Senti pungentes saudades dos ruídos cantantes das castanhas a pingarem em cima das folhas caídas dos ramos daqueles gigantes altaneiros, talvez inspiradores do Gigantes de Dom Quixote, afinal Moinhos de Vento cujas mós podiam prensar as castanhas abreviando tarefas de modo a serem transformadas em farinha, a farinha pão dos pobres, dos famintos a pedirem de porta em porta, remadores das galés e dos presos. O dia principiava ao romper da aurora, se as nuvens deixavam não era pardacento e os braços róseos da cintilante aurora conferiam luminosidade às flores cortadas na véspera, colocadas numa lata com água, antes de irem embelezar as campas dos entes querido cujos covais passavam de pais para filhos.

Os parentes vivos, especialmente as mulheres, tomavam aquela tarefa de devoção como obrigação de combate contra os inimigos da alma pois os corpos estavam reduzidos a fragmentos que mais tarde na altura da mudança do cemitério uns ignaros patetas colocaram (atiraram, arremessaram) para uma montrueira de entulho. Uma vergonha calada de forma a os parentes ausentes não saberem.

Também me levantava cedo, um pedaço de centeio, por cima carne gorda fria, branca, gostosa, autêntica delícia, e ala que se faz tarde, ia ver, contemplar, perscrutar o arrojo arquitectónico das travessuras colocadas em postos centrais da aldeia a fim de ninguém ficar arredado ou impedido de olhar as travessuras porque o serem desagradavam e provocavam soezes imprecações dos donos de carros de vacas, alfaias agrícolas e outras empregues montagem das ditas travessuras. Agora, com a falta de gente, com os residentes envelhecidos, a mobilidade motorizada e os telemóveis, as travessuras devem ter passado a espúrias reminiscências do passado. Sou saudosista na esteira de Teixeira de Pascoaes, no entanto, as materialidades também contam e contam muito.

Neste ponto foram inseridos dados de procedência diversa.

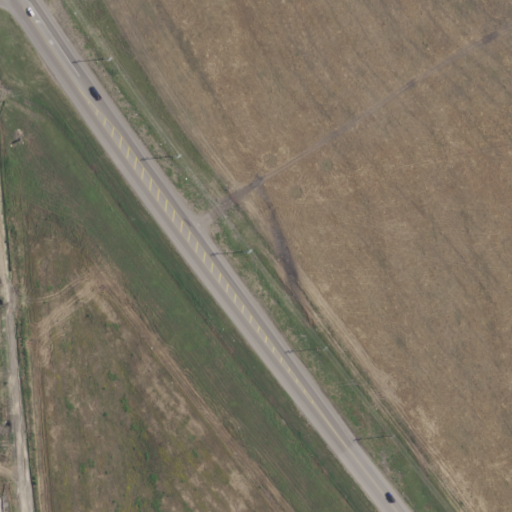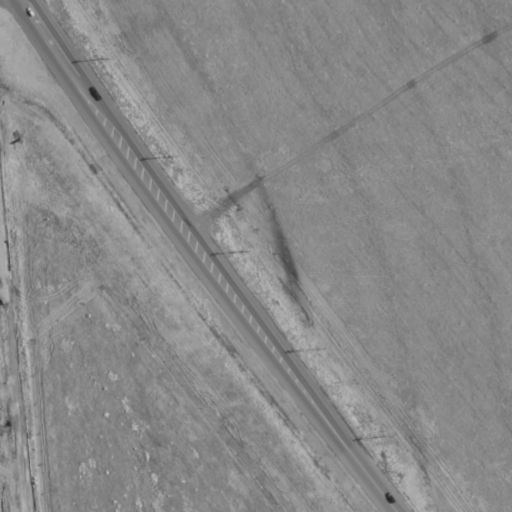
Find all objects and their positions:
road: (209, 259)
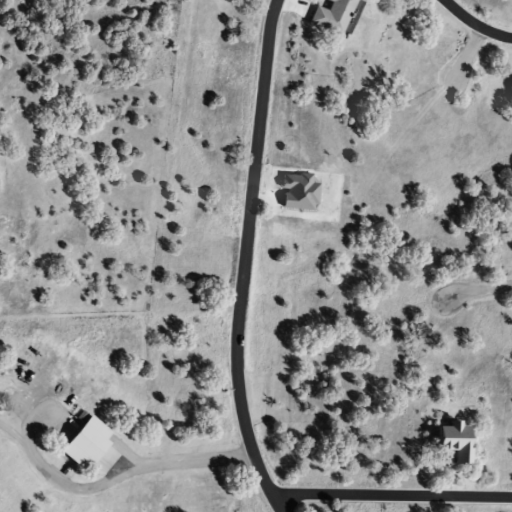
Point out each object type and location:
building: (331, 15)
road: (475, 24)
road: (468, 53)
road: (242, 259)
building: (451, 440)
building: (82, 443)
road: (511, 496)
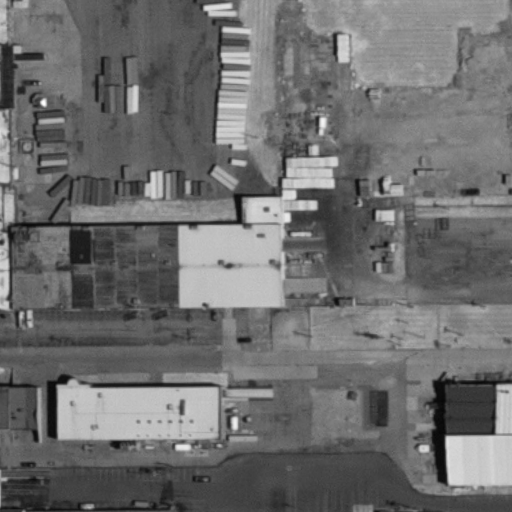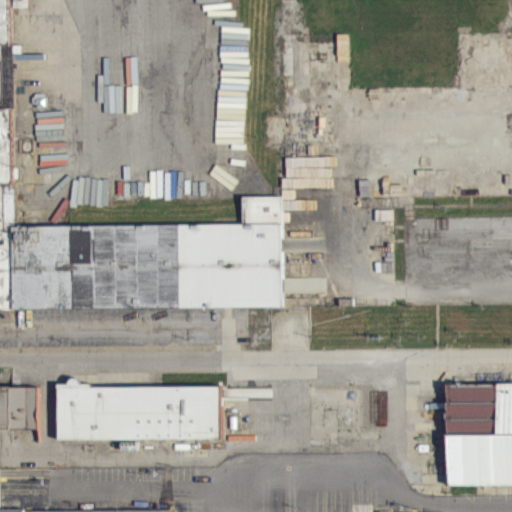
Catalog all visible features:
building: (132, 245)
building: (130, 251)
road: (256, 369)
building: (141, 408)
building: (20, 418)
building: (142, 420)
building: (481, 431)
building: (41, 438)
building: (482, 442)
road: (285, 468)
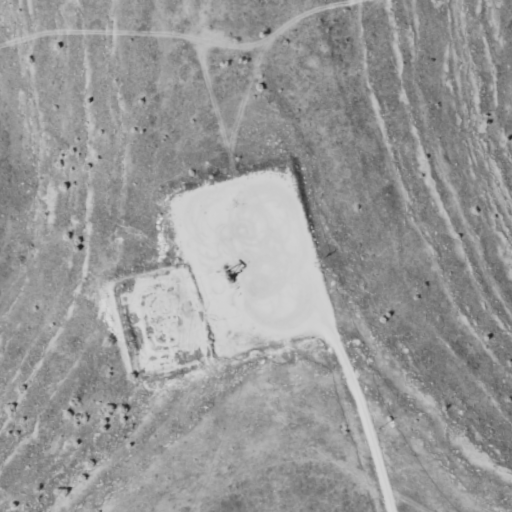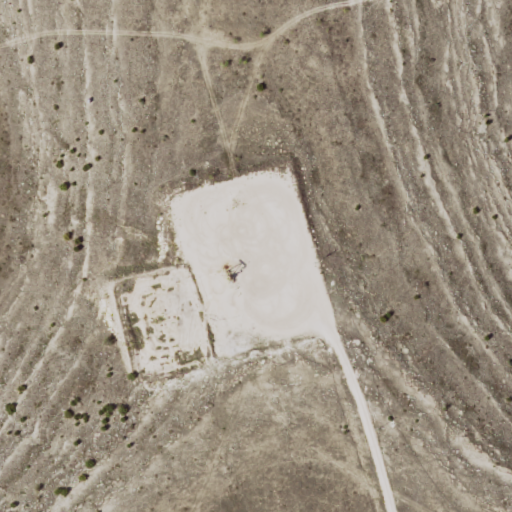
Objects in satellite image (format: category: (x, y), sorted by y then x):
road: (286, 213)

Neste dia assavam-se as castanhas, os homens bebiam vinho tinto vindo das fragas, algumas mulheres bebiam jeropiga, o dia esgotava-se rapidamente, o baile transferia-se para uma palheira, caso sobrassem cacharros o rapazio espigadote partia-os ao estilo da cabra-cega. Uma concertina bastava, o acréscimo de uma rabeca ajudava a compor o ramalhete, as progenitoras recordavam tempos passados, não descurando a tarefa de vigiarem os movimentos de mãos e pernas dos pares dançantes. Um ou outro gebo provocava estardalhaço meneando os braços ao modo dos milhafres a baterem as asas, a rapariga enfastiada largava-o dando azo a risadas cavernosas.

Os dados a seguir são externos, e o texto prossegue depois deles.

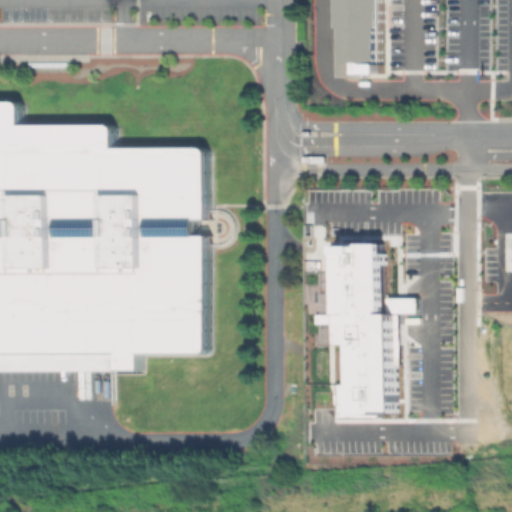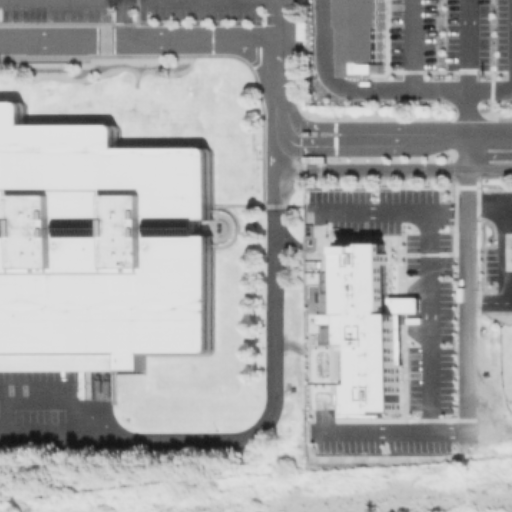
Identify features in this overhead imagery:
road: (272, 20)
road: (121, 21)
road: (79, 23)
parking lot: (140, 28)
building: (361, 37)
road: (103, 39)
building: (363, 40)
road: (204, 41)
road: (359, 44)
road: (412, 44)
road: (511, 64)
road: (465, 111)
road: (374, 134)
road: (490, 134)
road: (468, 145)
road: (490, 156)
road: (374, 169)
road: (490, 169)
road: (490, 199)
road: (391, 212)
building: (100, 246)
building: (98, 247)
road: (490, 301)
building: (361, 302)
road: (430, 321)
building: (362, 329)
road: (468, 369)
road: (260, 429)
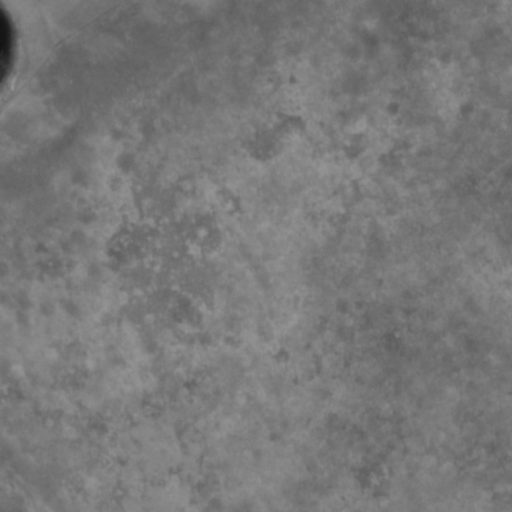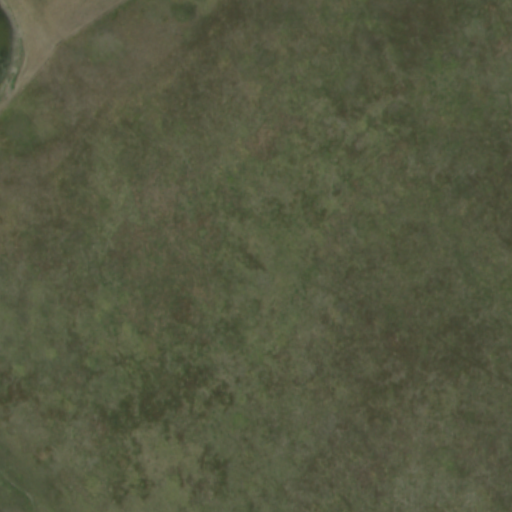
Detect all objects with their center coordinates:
dam: (36, 17)
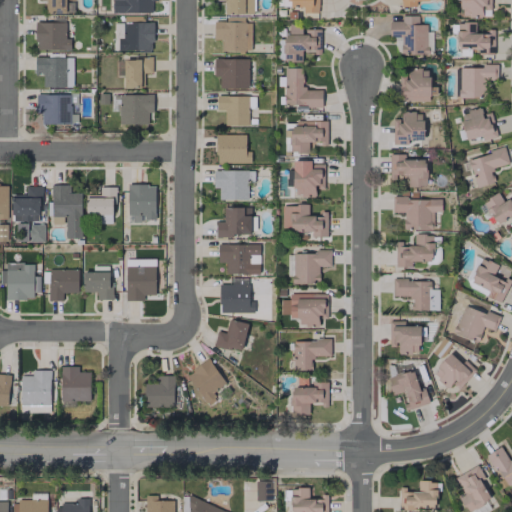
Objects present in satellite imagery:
building: (408, 3)
building: (305, 5)
building: (57, 6)
building: (131, 6)
building: (237, 6)
building: (117, 30)
building: (409, 34)
building: (232, 35)
building: (50, 36)
building: (135, 36)
building: (473, 38)
building: (300, 42)
building: (133, 70)
building: (54, 71)
building: (231, 72)
road: (9, 76)
building: (475, 80)
building: (415, 85)
building: (298, 90)
building: (54, 108)
building: (134, 108)
building: (233, 109)
building: (477, 124)
building: (407, 127)
building: (304, 135)
building: (230, 149)
road: (94, 152)
building: (486, 166)
road: (188, 167)
building: (407, 169)
building: (306, 178)
building: (232, 183)
building: (3, 201)
building: (140, 202)
building: (26, 205)
building: (100, 205)
building: (498, 207)
building: (66, 210)
building: (416, 211)
building: (302, 220)
building: (233, 222)
building: (511, 239)
building: (413, 250)
building: (238, 258)
building: (308, 266)
building: (138, 278)
building: (19, 280)
building: (488, 280)
building: (61, 282)
building: (97, 283)
road: (363, 292)
building: (416, 293)
building: (234, 297)
building: (304, 307)
building: (473, 323)
road: (95, 333)
building: (230, 336)
building: (403, 337)
building: (307, 352)
building: (452, 371)
building: (205, 381)
building: (73, 385)
building: (34, 388)
building: (3, 389)
building: (407, 389)
building: (159, 392)
building: (307, 397)
road: (121, 423)
road: (449, 438)
road: (181, 452)
building: (501, 465)
building: (471, 488)
building: (258, 490)
building: (418, 496)
building: (306, 501)
building: (157, 504)
building: (31, 505)
building: (2, 506)
building: (73, 506)
building: (201, 506)
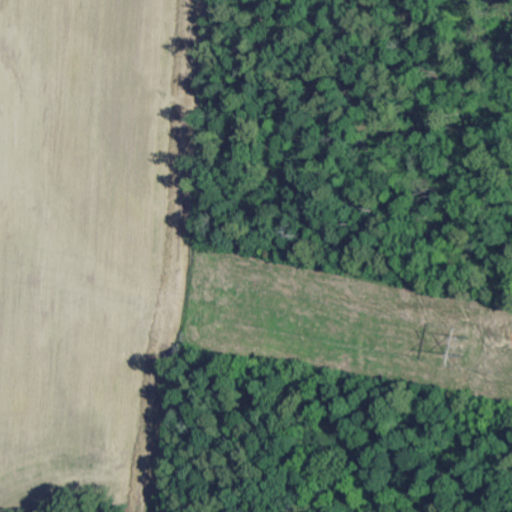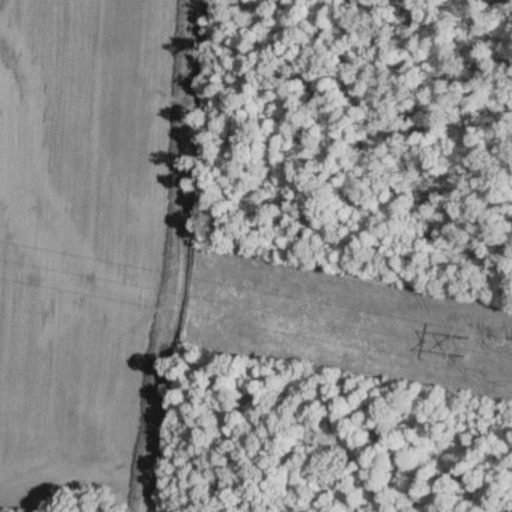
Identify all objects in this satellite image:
power tower: (462, 345)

O hoje desconhecido historiador Jaime Cortesão baptizou uma filha chamando-lhe Saudade, ela notabilizou-se como poetisa e tradutora, Saudade partilhou saudades entre Portugal e o Brasil, Saudade foi (é?) nome empregue debaixo de múltiplos matizes, o dia da saudade pelos desaparecidos em Bragança, não diferia das demais cidades portuguesas, magustos avinhados, referia-se porque antiga e franca a feira de Chaves, o espiritual decorria no dia imediato, a confluência social não conhecia diferenças, ainda existiam leitores do Seringador, já se faziam matanças porcinas, os estudantes pensavam no 1º de Dezembro, alguns sinalizavam galinheiros onde valia a pena correr riscos.

Muitas pessoas começavam a usar sobretudo, no seu entender o General Inverno assentava arraiais, a cordilheira da Sanábria o confirmava, não tardariam as frieiras a provocarem mazelas, até finais de Março o tapa misérias prevalecia. Os Santos não calhando aos domingos alegravam a semana, os pícaros (existiam) sopravam jocosidades atribuídas a espanhóis e portugueses envolvendo os venerandos e veneráveis Santos dos nossos conhecimentos e os não conhecidos englobavam-se nos Todos.

O cantor lírico e apaixonado benfiquista cantava – eu não sei que tenho em Évora –, eu também não sei que tenho em Lagarelhos, não sei que tenho em Bragança, tenho saudades. Avantajadas e profundas saudades!